第32話


「おやおやぁ〜?」


 聞き覚えのある声にバッと振り返ろうとするも、その前に肩に腕を回される。


「ハーレムですかい」

「違う」


 耳元で囁く声に即答で返す。烏川はボディーガードだし、燕翔寺は少なくとも今はまだ友人だ。


 特に燕翔寺は飛燕グループの社長令嬢。もう既に許嫁的な存在があるかもしれない。


「即答は逆に怪しいなぁ〜?」

「だから違うって」


 大人しめの燕翔寺や烏川とは対照的に明るい、というか騒がしいクラスメイト。道尾だ。


「いやぁ、良い御身分ですな」

「話を聞いてくれ……」


 男子みたいなノリだが、腐っても女子。女性特有の良い匂いが鼻をくすぐる。


「それで、何の用だ……?道尾」


 ドキドキしながらも、必死に平静を保つ。


「茜音って呼べよぉ!」

「いづっ!?」


 相変わらず苗字で呼ばれるのは嫌な様で、背中に張り手を喰らう。結構痛い。


「あの、何かご用事があったのでは無いのですか?」

「って、そうそう!本題忘れるとこだった!サンキュー智恵ちゃん!」

「ひゃぁっ!?」


 突然のハグにアタフタする燕翔寺。対する道尾はそのまま、その本題とやらを語り始める。


「ちょー、耳寄りな情報が手に入ってね……」

「………」


 思わせぶりな顔で気取った雰囲気を醸し出す道尾。


「それがね………なんと!驚きの!」

「前置きは良いから早く言ってくれ」

「ちぇー」


 渋々と頭を掻きながら口を尖らせる。ほっといたら似たような単語をひたすら並べそうな気がしたのは、気のせいでは無いだろう。

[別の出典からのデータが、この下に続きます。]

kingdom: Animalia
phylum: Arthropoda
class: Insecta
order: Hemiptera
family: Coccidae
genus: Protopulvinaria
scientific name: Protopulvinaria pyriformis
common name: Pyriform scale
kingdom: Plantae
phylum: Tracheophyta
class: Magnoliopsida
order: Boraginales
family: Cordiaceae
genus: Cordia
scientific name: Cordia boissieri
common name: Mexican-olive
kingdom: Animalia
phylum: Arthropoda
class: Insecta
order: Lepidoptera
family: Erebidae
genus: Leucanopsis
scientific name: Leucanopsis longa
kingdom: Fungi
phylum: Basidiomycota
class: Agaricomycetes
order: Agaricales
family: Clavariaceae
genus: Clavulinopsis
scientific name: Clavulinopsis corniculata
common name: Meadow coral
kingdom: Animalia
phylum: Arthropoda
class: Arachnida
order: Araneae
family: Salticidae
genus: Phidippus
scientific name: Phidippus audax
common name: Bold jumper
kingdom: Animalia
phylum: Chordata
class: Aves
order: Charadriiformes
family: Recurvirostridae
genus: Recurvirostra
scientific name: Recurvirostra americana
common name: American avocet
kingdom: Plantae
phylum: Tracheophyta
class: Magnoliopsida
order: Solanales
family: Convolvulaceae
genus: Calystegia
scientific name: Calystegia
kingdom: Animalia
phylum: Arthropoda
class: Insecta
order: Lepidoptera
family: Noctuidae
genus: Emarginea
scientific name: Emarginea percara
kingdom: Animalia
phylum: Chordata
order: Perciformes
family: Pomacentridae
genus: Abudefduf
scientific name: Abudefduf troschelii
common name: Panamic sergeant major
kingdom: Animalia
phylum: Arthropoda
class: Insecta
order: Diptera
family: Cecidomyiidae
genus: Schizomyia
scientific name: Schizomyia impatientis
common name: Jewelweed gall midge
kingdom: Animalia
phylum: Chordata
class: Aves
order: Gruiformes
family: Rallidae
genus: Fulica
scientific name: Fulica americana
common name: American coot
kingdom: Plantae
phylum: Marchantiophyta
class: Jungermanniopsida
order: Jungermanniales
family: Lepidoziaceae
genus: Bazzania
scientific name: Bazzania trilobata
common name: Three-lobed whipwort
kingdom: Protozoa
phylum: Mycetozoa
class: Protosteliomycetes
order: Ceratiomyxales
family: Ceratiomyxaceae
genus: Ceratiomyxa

「隣のクラスの子から聞いたんだけどさ、なんか一つだけ席がずっと空いてるんだって。先生に聞いてみてもなんかはぐらかされただけで、教えてくれないみたい」

「………」

「でも昨日だったかな?一個上の先輩がその教室覗きに来たの。その時ね……」



『あそこ、まだ空いてんのかよ』



「って言ったの」


 背筋がひんやりとする。もう季節は春、それもだんだんと夏に向かっているというのに。


「それで、どうしたんだ?」

「先輩に聞いてみたの。何か知ってるんですかーって」

「お前凄いな」

「え?何が?」


 恐らく初対面だっただろうに、そんな自然に目上の人と会話できるなんて


「いんや、同じクラスの真くん使った」

「使ったってお前……」


 安良川 真。確か出席番号一番の人だったか。


「だって真くんも気になるって言ってたし」

「おう!」


 後ろからもう一つ明るい声が。噂をすればなんとやら、ということか。


「まあ、その先輩俺の知り合いだったしな。気にすんな」


 良いやつなんだろうが道尾と相まって大変騒がしい。まあ、同性の知り合いが増える事は嬉しいことだが。


「そしてね!そしたらね!去年からずっと空いてるんだって言ってて、座席表の名前まで一緒なんだって!」


 ゾッとする。が、ただの不登校の可能性も捨てきれない。しかし、話からすると虐めがあったというわけではなさそうだ。